What needs to be done => In the records below, find the line that contains "- liver: (60, 158, 179, 318)" and the line that contains "- portal vein", then retype exactly those two lines and every line between them.

Records supplied =>
########

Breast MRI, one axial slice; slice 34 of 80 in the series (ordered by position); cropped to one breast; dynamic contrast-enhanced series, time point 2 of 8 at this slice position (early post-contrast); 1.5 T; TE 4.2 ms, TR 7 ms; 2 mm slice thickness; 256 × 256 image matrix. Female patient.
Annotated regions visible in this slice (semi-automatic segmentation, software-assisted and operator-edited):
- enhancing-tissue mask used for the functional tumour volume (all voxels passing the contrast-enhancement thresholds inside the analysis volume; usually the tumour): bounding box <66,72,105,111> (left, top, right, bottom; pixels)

########

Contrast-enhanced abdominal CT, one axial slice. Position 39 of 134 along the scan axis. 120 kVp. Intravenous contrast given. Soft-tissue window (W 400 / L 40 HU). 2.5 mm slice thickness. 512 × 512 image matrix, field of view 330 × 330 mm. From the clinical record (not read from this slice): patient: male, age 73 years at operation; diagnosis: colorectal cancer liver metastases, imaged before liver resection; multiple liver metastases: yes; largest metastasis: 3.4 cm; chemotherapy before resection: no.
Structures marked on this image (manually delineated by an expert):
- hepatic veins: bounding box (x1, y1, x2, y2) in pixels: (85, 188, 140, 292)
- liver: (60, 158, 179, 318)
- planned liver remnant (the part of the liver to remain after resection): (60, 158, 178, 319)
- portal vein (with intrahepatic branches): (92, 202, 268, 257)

########

Reply to the task =>
- liver: (60, 158, 179, 318)
- planned liver remnant (the part of the liver to remain after resection): (60, 158, 178, 319)
- portal vein (with intrahepatic branches): (92, 202, 268, 257)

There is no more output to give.